Well! This was an amusing challenge we couldn’t pass up!
At the Artifact Puzzle factory, we elves considered a few ways to deal with the problem the DALL-E images are only big enough for a 3-by-3 puzzle. We fiddled with variants of the uncropping technique that others have used, then quickly settled on making a polyptych, in particular a nonatych – a suite of nine related puzzles that come together in one box.
Once we decided this, we were surprised by how far we already were toward making a puzzle! We came up with three favorite themes, one of which was Animals in Motion, which started off as, you guessed it, a mix of the themes of two of my earlier posts about DALL-E image creation: animals riding bicycles and animals driving cars. We chose these five images as the first five of the nine:
We got DALL-E to make variations on the image of brightly-colored houses we put behind the pelican, and to one of them we added "a monkey riding a bicycle". We especially like this image because it has a baby monkey (that we didn’t ask for):
Thanks, DALL-E!
To mix it up a bit with the conveyances, we took another variation of the houses scene and added this "penguin riding a unicycle, painting":
We generated dozens of images to get this one we liked – in groups of four, because DALL-E now paints four images per query. We tried zebras, tigers, unicorns, horses, and dogs in front of colorful cityscapes. And we also make other hillside and seaside backgrounds and tried animals in front of them water-skiing, boating, canoeing, hang-gliding, and piloting biplanes.
This penguin on a unicycle and the monkeys biking were the only ones we really liked, and we eventually hit on the theory that DALL-E has a much harder time painting satisfying images when it has a background. As soon as we made the switch to not requiring a background, DALL-E painted this nice "unicorn on a skateboard, painting":
So cheerful! We haven’t asked any little kids if they like it, but we love it! And for a 3-inch puzzle with 25 pieces, it’s ok that it doesn’t have a background.

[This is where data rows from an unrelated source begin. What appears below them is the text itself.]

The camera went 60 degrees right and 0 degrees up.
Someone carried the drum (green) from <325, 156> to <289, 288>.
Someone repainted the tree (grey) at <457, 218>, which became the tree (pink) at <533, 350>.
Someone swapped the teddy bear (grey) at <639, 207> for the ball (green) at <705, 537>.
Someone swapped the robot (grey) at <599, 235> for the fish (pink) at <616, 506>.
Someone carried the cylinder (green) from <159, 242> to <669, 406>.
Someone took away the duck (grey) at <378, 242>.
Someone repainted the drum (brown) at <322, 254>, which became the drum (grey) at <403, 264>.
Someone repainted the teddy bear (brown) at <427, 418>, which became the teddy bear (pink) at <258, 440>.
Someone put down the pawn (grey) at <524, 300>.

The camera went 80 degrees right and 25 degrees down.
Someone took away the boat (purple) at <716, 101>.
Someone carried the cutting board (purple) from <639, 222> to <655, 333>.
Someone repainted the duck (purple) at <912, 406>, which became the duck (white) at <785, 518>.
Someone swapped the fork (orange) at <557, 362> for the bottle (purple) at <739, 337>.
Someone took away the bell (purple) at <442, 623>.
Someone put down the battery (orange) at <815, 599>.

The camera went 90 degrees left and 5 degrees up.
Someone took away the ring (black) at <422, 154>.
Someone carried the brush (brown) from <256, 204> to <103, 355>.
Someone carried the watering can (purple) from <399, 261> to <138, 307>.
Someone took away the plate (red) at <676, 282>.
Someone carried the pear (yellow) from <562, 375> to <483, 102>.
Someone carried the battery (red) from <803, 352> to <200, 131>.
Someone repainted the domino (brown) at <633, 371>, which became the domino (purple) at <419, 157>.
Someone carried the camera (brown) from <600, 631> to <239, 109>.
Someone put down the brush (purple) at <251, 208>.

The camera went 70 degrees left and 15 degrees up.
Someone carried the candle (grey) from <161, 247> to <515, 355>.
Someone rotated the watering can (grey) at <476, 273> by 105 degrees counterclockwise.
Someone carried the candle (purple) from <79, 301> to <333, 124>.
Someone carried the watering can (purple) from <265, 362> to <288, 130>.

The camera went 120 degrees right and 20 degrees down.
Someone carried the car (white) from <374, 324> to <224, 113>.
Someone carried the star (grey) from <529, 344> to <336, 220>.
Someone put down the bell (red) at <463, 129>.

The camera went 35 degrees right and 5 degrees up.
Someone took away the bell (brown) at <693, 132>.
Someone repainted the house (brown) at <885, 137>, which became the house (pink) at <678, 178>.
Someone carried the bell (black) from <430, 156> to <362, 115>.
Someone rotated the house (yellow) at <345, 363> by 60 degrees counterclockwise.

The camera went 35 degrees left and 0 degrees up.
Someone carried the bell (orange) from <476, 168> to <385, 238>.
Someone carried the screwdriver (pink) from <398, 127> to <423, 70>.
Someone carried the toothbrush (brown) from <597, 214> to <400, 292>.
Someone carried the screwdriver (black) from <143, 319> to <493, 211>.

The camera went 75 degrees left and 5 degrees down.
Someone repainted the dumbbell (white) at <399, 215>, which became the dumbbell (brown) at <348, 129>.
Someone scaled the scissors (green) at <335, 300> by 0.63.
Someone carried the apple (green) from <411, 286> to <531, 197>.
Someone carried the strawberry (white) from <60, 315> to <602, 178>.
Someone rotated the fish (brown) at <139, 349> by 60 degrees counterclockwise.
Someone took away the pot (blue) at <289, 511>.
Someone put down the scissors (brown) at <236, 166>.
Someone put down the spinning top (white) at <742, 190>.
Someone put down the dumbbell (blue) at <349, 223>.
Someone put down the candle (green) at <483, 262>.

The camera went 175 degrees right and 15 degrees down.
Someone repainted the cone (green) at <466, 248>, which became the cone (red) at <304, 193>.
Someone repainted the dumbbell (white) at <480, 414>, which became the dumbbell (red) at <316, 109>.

Still, we do love having a fun background, so Maya came up with the idea of adding “a sunny day” to the prompt, which immediately got us this "beagle on a kick-scooter on a sunny day, painting"
And that rounds out our set of nine small puzzles. And you really can buy them (soon, we’re still designing the puzzle cuts), on this product page at Artifact Puzzles. Here’s the final collection of nine images:
The standard puzzle piece size is 2.2 pieces per square inch, so each image will likely be 25 pieces (5x5), making a 225-piece nonatych puzzle. And they will have whimsies, which are figurative pieces designed by our human puzzle designers. In this case the whimsies will probably be animals and conveyances, though not necessarily the same ones in the paintings. They might look a bit like these pieces that Jimmy Farmer designed for our Mad Tea Party puzzle, a painting by Justin Hillgrove:
When I wrote that first post about DALL-E, two months ago, I wanted to see if #dalle could do a useful task. It turns out it can! There’s no better proof than an actual real puzzle you can hold in your hands.